## Exercise description:
List every targeted measure for curbing corporate inversions that the passage on corporate tax reform says has been proposed.

Congress should follow the global trend and convert to a territorial basis.

Step Three: Don’t Make the Problem Worse with Targeted Approaches

Corporate tax reform is essential, but achieving it will continue to be a challenging, lengthy task. In the interim, some legislators and politicians have proposed more targeted approaches to curtailing corporate inversions. Unfortunately, most of these options would exacerbate the problem in the long term and should be avoided.

For instance, during her campaign for President, former Senator Hillary Clinton has proposed applying an “exit tax” to corporations that pursue an inversion. She has similarly called for a crackdown on “earnings stripping,” in which a U.S. subsidiary company borrows from its foreign parent and subsequently deducts interest payments on the loan from its overall tax base.

Others have called for statutory changes to the foreign ownership rules pertaining to inversions. Currently, at least 20 percent of a company’s stock must be held by non-Americans. Some have proposed increasing that threshold to 50 percent, which would make the inversion process more difficult and costly.

## Entries provided:
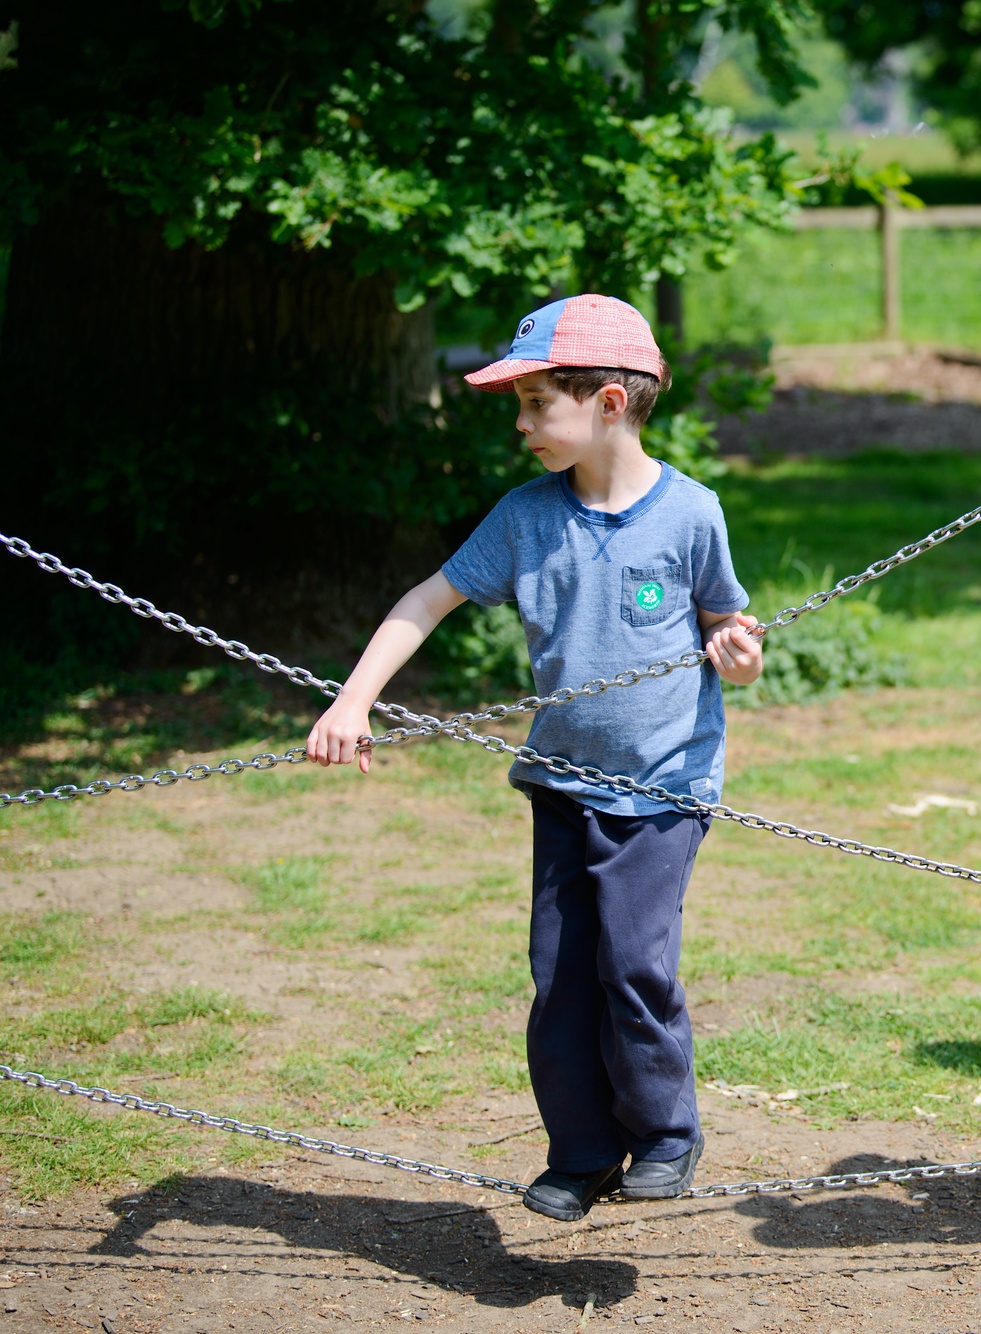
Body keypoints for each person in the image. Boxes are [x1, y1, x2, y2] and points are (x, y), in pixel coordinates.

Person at [305, 294, 764, 1220]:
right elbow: (426, 601)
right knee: (558, 978)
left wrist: (740, 656)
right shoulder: (523, 519)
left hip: (664, 789)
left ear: (608, 402)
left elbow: (727, 622)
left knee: (632, 965)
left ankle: (665, 1135)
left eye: (535, 403)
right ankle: (583, 1153)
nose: (520, 425)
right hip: (560, 784)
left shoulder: (690, 514)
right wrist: (354, 699)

## Output of the exercise:
- An "exit tax" on corporations that pursue an inversion
- A crackdown on "earnings stripping"
- Raising the share of a company's stock that must be held by non-Americans from 20 percent to 50 percent